━━━ Text segment
- Founded: 2005
- Founder: Mark Christensen, Peter Block
- Genre: Indie rock, alternative rock
- Country of origin: United States
- Location: New York City
- Official website: engineroomrecordings.com

= Engine Room Recordings =

Engine Room Recordings is an independent record label with a roster of indie rock and alternative rock musicians. Beyond marketing and distribution for its artists, the label does booking and artist management. Engine Room Recordings is part of the Engine Room Audio group, a New York City-based company offering various services to recording artists.

Albums engineered or mastered at The Engine Room include Rest, Passion, Pain & Pleasure, Silent Steeples, 5 (Murder by Numbers), Chapter V, H.F.M. 2, and The Adventures of the Tiger Shadow by Tiger Shadow

==History==
- Founding
Engine Room Recordings was started by Mark B. Christensen and Peter Block in 2005. In 2006, the label released their first record, Twisted Heart by Goat. New York City-based band Porter Block soon joined the roster, and the label released their debut album, Suburban Sprawl.
━━━━━━
━━━ Input data
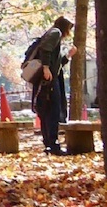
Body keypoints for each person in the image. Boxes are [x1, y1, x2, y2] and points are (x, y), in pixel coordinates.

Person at [30, 15, 76, 156]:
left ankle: (49, 143)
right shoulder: (55, 33)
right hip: (48, 80)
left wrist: (68, 56)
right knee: (53, 110)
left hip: (50, 78)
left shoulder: (54, 35)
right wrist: (45, 67)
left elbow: (57, 63)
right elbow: (45, 49)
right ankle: (53, 144)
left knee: (47, 110)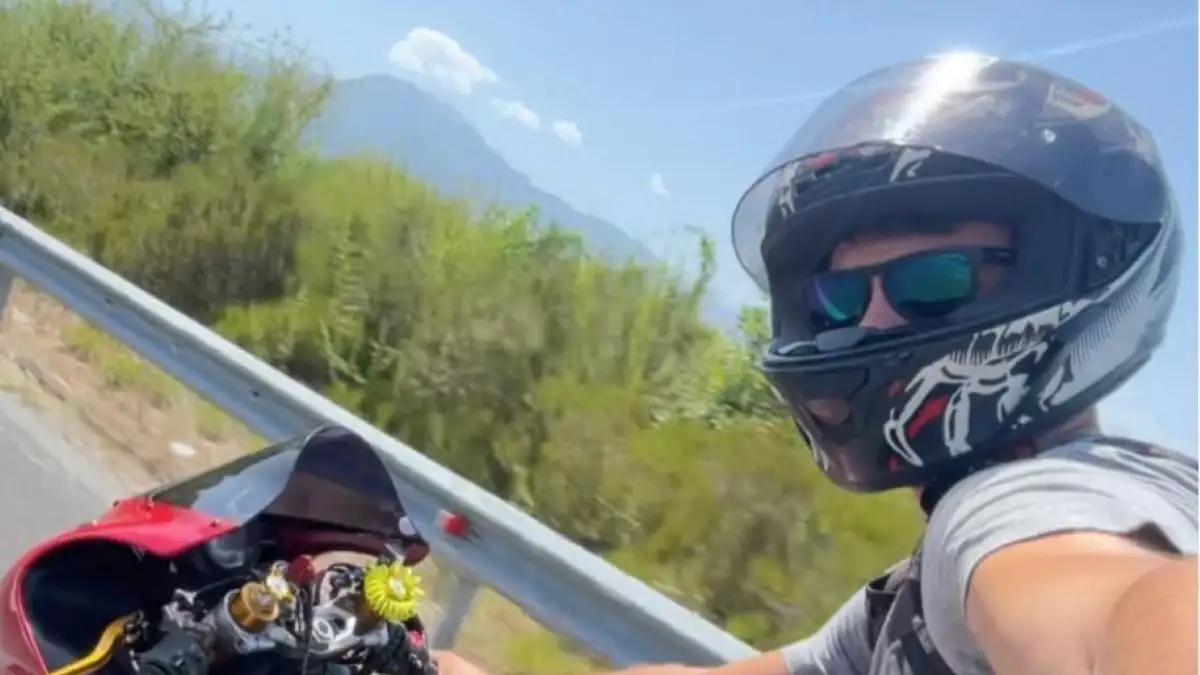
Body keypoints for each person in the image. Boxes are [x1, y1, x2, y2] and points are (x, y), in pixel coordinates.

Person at [434, 52, 1198, 675]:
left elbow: (1124, 608)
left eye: (931, 284)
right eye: (838, 299)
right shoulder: (915, 601)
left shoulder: (1022, 508)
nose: (870, 325)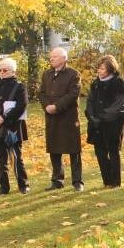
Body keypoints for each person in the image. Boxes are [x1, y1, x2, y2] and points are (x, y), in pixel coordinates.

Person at [39, 47, 84, 192]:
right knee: (54, 149)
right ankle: (57, 180)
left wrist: (57, 106)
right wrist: (47, 106)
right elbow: (41, 93)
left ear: (64, 58)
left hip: (68, 117)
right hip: (52, 118)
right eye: (51, 57)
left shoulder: (73, 74)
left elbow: (73, 94)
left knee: (74, 150)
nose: (51, 59)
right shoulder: (46, 74)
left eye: (55, 57)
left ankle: (77, 181)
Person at [0, 57, 30, 195]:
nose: (2, 73)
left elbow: (21, 107)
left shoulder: (19, 87)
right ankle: (3, 186)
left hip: (12, 128)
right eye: (0, 70)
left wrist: (3, 118)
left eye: (5, 70)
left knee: (15, 156)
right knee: (1, 158)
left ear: (12, 71)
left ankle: (23, 184)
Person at [85, 55, 124, 188]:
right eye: (99, 68)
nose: (99, 71)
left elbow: (119, 103)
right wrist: (92, 117)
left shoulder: (118, 83)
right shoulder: (95, 83)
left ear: (110, 69)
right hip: (96, 124)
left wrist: (104, 116)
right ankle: (107, 181)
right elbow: (90, 102)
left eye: (102, 68)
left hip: (113, 123)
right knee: (100, 153)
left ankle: (115, 182)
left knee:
━━━━━━
What you need to do: Using the Engine Room Recordings article, list every service it says the label provides for its artists.

Exercise output:
- Marketing
- Distribution
- Booking
- Artist management